Russian politician (1960–2025)

Mikhail Mikhailovich Prusak (Михаил Михайлович Прусак; 23 February 1960 – 26 August 2025) was a Russian politician who was the governor of Novgorod Oblast, from 1991 to 2007.

== Life and career ==
Born and raised in Western Ukraine, in 1979 he graduated from the Kolomyia Pedagogical School. Then he worked for a year as a teacher of an extended day group in a rural school in Halych District. After graduating from the Higher Komsomol School he worked as the second and (since May 1987) the first secretary of Kholmsky District branch of Komsomol. From 1988 to 1991 he headed a sovkhoz.

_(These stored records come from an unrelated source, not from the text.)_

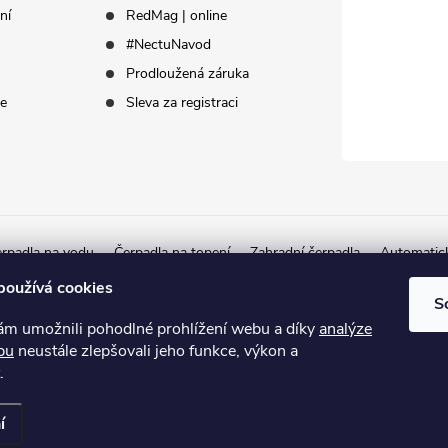
ní
RedMag | online
#NectuNavod
Prodloužená záruka
ce
Sleva za registraci
rpadla na vodu
Čerpadla na topení
Zahradní čerpadla
Automatic
Autorizovaný partner Herborner
používá cookies
S
 umožnili pohodlné prohlížení webu a díky
analýze
bu
neustále zlepšovali jeho funkce, výkon a
.
yhrazena.
Upravit nastavení cookies
í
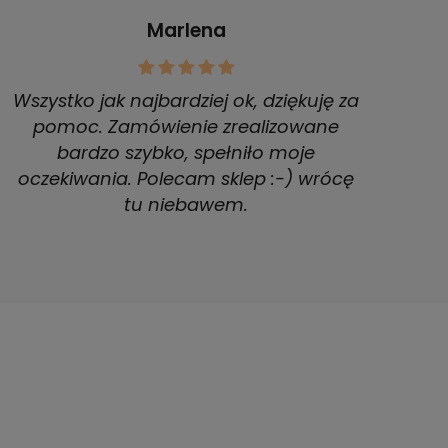
Marlena
Wszystko jak najbardziej ok, dziękuję za
pomoc. Zamówienie zrealizowane
bardzo szybko, spełniło moje
oczekiwania. Polecam sklep :-) wrócę
tu niebawem.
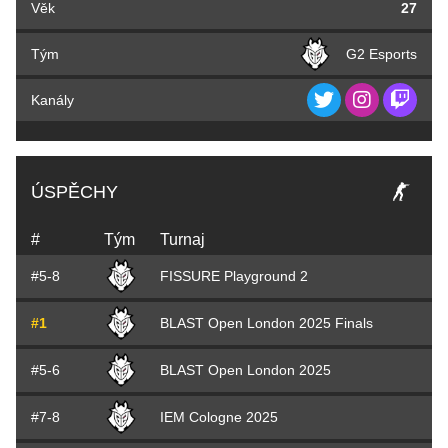
Věk
27
Tým
G2 Esports
Kanály
ÚSPĚCHY
#
Tým
Turnaj
#5-8
FISSURE Playground 2
#1
BLAST Open London 2025 Finals
#5-6
BLAST Open London 2025
#7-8
IEM Cologne 2025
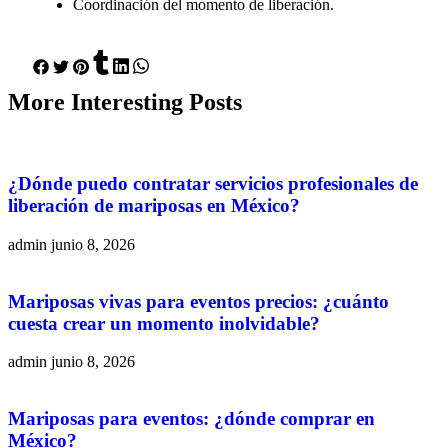
Coordinación del momento de liberación.
More
Interesting
Posts
¿Dónde puedo contratar servicios profesionales de
liberación de mariposas en México?
admin
junio 8, 2026
Mariposas vivas para eventos precios: ¿cuánto
cuesta crear un momento inolvidable?
admin
junio 8, 2026
Mariposas para eventos: ¿dónde comprar en
México?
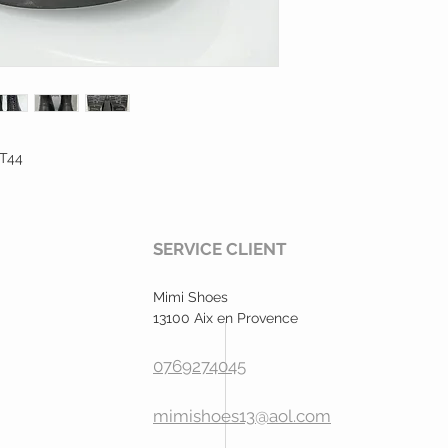
 T44
SERVICE CLIENT
Mimi Shoes
13100 Aix en Provence
0769274045
mimishoes13@aol.com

He was a deputy of the 12th Supreme Soviet of the USSR and a member of the committee on self-government. Prusak was a member of the Inter-regional Deputies Group. He supported Boris Yeltsin's candidacy in the 1991 Russian presidential election. On 24 October 1991, Prusak was appointed head of Novgorod Oblast administration. In 1994, the regional law "On tax benefits for enterprises and organizations located in the region" was adopted, which allowed Prusak to attract more than $1.5 billion of foreign investments to Novgorod Oblast. In December 1995, he was elected as governor, gaining 56.17% of the vote. His re-election campaigns of 1999 and 2003 were seemed as "dominant", since there were not strong opposition. In December 1993 he was elected to the first Federation Council of Russia. After its reform in January 1996, Prusak continued his membership as governor. He was the chairman of the Federation Council's Committee on International Affairs. In 2001 he appointed Gennady Burbulis as member of the Council from the executive branch. In September 2001, Prusak became chairman of the Democratic Party of Russia, but after a year and a half he was expelled for "refusing to run the party."

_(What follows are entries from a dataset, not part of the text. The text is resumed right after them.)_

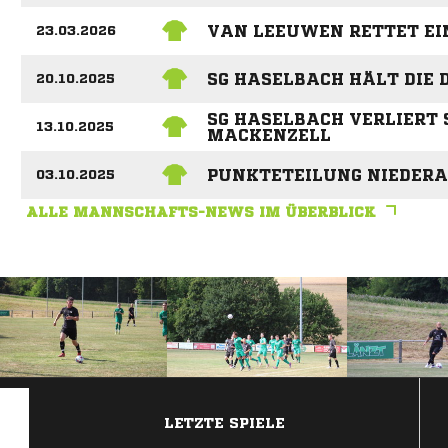
VAN LEEUWEN RETTET EI
23.03.2026
SG HASELBACH HÄLT DIE 
20.10.2025
SG HASELBACH VERLIERT 
13.10.2025
MACKENZELL
PUNKTETEILUNG NIEDER
03.10.2025
ALLE MANNSCHAFTS-NEWS IM ÜBERBLICK
ANZEIGE
LETZTE SPIELE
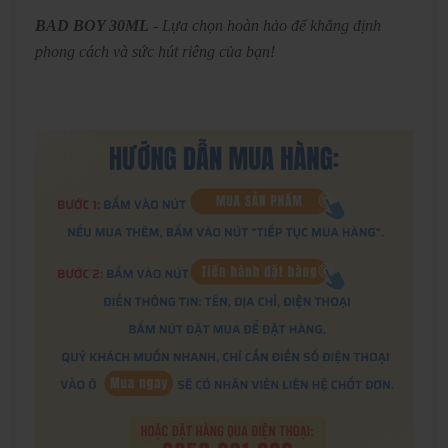
BAD BOY 30ML
- Lựa chọn hoàn hảo để khẳng định
phong cách và sức hút riêng của bạn!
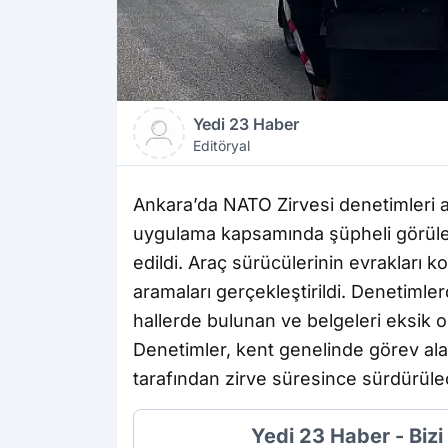
Yedi 23 Haber
Editöryal
Ankara’da NATO Zirvesi denetimleri ar
uygulama kapsamında şüpheli görülen a
edildi. Araç sürücülerinin evrakları ko
aramaları gerçekleştirildi. Denetimlerd
hallerde bulunan ve belgeleri eksik o
Denetimler, kent genelinde görev ala
tarafından zirve süresince sürdürüle
Yedi 23 Haber - Biz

On 3 August 2007 he resigned, and Sergey Mitin was appointed the governor. Month before Prusak was criticized by the presidential envoy to the Northwestern Federal District Ilya Klebanov, who stated that "the leaders of the criminal community have infiltrated all spheres of life in the region, including the government."

On 26 August 2025, it was announced that Prusak had died at the age of 65.